# What the exercise asks
Could you please transcribe the data exactly, without the pictures?

*** Information shown ***

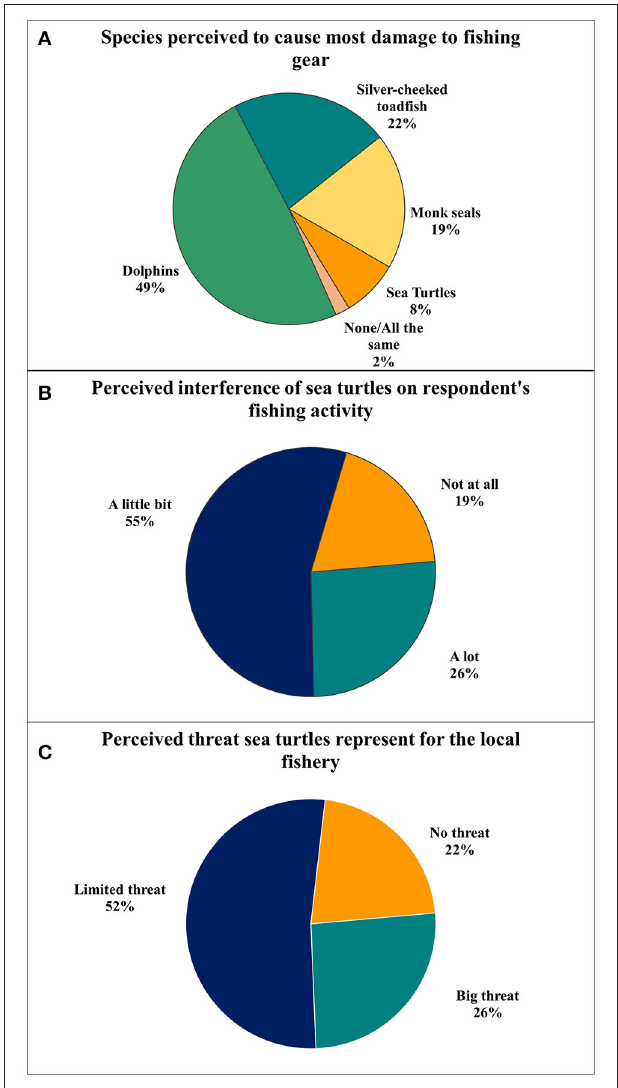
FIGURE 6 | (A) Fishermen of Crete responses regarding which marine vertebrate is perceived to be causing the greatest amount of damage to their gear. Dolphins were perceived to be causing the most damage, with sea turtles ranking lower than all other species. (B) Perceived interference of sea turtles on respondents’ fishing activity. Almost three quarters of respondents believed that turtles interfered with their fishing activity a little bit or not at all. (C) Perceived threat sea turtles represent for the local fishery. Respondents believed that turtles posed a limited or no threat to the local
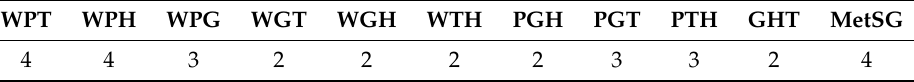
Table 11. Numbers of hidden neurons from each ANN of the MetS types.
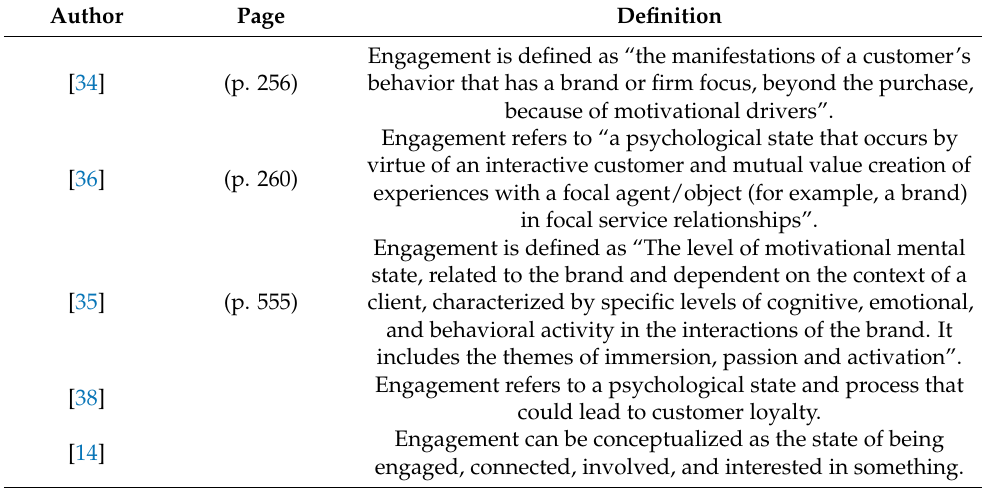
Table 1. Definitions and evolution of the consumer engagement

***

# Solution
FIGURE 6 | (A) Fishermen of Crete responses regarding which marine vertebrate is perceived to be causing the greatest amount of damage to their gear. Dolphins were perceived to be causing the most damage, with sea turtles ranking lower than all other species. (B) Perceived interference of sea turtles on respondents’ fishing activity. Almost three quarters of respondents believed that turtles interfered with their fishing activity a little bit or not at all. (C) Perceived threat sea turtles represent for the local fishery. Respondents believed that turtles posed a limited or no threat to the local
Table 11. Numbers of hidden neurons from each ANN of the MetS types.
Table 1. Definitions and evolution of the consumer engagement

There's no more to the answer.